Pada pengamatan di bawah UV366 semua Spot berwarna biru, pada
pengamatan di bawah UV254 semua Spot terjadi pemadaman sehingga dapat
19
diduga setiap spot adalah piperin (Ikan, 1991). Akan tetapi nilai Rf yang
diperoleh tidak sesuai dengan pustaka yaitu 0,27 untuk piperin (Depkes RI,
1980). Tidak ditemukannya spot yang memiliki harga Rf sebesar 0,27 bukan
berarti setiap spot tidak mengandung piperin hal ini dapat terjadi karena faktor
fase gerak yang digunakan. Bila fase gerak yang digunakan berbeda pada
pustaka yang dijadikan referensi untuk membandingkan harga Rf maka tidak
heran jika tidak ada satu pun spot yang menghasilkan Rf sebesar 0,27 (Depkes
RI, 1980).
20
VIII.KESIMPULAN
8.1. Sokletasi adalah penyarian berulang sehingga hasil yang didapat
sempurna dan pelarut yang digunakan sedikit. Sokletasi dipilih untuk
memisahkan piperin dari pengotor karena titik leleh piperin tinggi
sehingga piperin tahan terhadap pemanasan dan tidak akan mengalami
dekomposisi. Hasil dari proses sokletasi adalah 7 kali sirkulasi.

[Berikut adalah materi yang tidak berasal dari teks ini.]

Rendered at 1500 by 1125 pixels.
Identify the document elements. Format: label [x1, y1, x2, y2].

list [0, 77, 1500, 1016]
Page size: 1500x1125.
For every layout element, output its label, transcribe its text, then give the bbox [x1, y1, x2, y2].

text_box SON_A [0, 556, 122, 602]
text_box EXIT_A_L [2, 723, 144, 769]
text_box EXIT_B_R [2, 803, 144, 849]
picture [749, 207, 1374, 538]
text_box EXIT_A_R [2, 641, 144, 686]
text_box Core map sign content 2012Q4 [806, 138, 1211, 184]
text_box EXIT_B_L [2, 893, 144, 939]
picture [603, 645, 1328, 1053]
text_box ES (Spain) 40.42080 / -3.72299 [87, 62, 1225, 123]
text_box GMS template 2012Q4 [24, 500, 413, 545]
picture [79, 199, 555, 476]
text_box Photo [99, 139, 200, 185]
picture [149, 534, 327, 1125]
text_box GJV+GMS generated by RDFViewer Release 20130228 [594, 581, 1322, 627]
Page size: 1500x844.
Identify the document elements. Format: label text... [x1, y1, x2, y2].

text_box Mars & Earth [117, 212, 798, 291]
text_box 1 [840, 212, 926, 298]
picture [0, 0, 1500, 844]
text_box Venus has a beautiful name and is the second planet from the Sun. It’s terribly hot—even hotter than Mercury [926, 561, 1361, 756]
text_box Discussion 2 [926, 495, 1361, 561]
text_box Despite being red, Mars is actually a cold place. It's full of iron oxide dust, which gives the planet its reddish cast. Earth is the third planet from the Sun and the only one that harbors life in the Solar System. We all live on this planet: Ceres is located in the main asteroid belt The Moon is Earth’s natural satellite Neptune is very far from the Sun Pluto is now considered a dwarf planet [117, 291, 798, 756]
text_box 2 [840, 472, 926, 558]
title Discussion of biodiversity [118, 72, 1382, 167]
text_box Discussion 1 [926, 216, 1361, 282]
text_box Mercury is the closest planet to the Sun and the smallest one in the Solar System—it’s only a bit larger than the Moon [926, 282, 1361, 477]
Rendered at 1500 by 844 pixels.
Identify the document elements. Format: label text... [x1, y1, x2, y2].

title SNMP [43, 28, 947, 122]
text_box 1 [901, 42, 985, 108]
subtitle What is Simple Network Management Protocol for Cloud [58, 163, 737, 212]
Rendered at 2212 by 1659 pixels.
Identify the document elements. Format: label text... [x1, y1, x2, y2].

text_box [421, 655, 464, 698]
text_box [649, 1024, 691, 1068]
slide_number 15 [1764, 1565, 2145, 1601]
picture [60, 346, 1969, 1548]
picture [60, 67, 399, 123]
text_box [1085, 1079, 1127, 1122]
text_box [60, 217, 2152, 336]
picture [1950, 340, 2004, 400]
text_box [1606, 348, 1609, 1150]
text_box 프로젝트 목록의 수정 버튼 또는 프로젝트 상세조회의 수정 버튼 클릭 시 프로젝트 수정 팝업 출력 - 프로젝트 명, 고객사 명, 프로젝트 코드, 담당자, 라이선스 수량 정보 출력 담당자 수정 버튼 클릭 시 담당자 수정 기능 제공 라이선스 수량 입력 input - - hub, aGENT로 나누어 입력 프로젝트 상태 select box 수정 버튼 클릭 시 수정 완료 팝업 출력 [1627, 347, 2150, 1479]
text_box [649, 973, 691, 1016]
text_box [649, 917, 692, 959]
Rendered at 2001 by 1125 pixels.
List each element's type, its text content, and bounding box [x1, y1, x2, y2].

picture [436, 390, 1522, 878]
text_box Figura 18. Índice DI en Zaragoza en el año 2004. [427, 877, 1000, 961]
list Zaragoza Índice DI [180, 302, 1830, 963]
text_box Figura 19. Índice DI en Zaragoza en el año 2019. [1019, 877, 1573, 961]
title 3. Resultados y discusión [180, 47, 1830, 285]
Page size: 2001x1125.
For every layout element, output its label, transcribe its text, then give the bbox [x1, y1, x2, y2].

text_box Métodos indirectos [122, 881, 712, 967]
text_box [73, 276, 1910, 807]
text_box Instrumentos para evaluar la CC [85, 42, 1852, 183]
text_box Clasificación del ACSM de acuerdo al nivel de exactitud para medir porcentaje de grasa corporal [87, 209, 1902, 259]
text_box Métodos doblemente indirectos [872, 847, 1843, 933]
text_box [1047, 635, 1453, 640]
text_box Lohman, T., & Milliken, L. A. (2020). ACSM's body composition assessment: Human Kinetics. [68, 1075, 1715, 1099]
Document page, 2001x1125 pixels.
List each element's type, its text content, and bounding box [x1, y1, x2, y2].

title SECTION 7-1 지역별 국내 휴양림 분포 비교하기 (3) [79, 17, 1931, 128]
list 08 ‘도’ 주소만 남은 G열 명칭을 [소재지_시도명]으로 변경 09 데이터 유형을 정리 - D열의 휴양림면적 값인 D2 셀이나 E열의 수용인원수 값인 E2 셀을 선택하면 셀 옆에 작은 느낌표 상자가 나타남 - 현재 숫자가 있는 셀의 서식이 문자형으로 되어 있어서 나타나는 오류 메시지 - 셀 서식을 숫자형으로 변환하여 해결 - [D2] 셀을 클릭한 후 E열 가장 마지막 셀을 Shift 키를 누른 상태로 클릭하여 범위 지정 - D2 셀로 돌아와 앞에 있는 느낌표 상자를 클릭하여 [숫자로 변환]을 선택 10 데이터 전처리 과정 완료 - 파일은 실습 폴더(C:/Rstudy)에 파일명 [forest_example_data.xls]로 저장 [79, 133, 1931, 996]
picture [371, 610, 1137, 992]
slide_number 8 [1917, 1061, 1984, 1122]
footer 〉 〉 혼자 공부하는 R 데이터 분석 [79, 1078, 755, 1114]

8.2. Rekristalisasi adalah pemurnian zat padat dari pengotor dengan
mengkristalkan kembali zat tersebut setelah dilarutkan menggunakan
pelarut yang sesuai. Rektistalisasi dipilih karena alat yang digunakan
sederhana
8.3. Kromatografi Lapis Tipis (KLT) adalah pemisahan komponen cuplikan
berdasarkan perbedaan kepolaran antara analit dengan pengotor. KLT
dipilih karena menghasilkan pemisahan yang paling jelas dibandingkan
kromatografi kertas atau kromatografi kolom, waktu yang dibutuhkan
lebih cepat, dan jumlah bahan yang diperlukan lebih sedikit. Hasil setelah
kromatogram dilihat di bawah UV254 terdapat spot yang mengalami
pemadaman bercak sedangkan pengamatan di bawah UV366 terdapat spot
berwarna biru sehingga diduga seluruh spot mengandung piperin.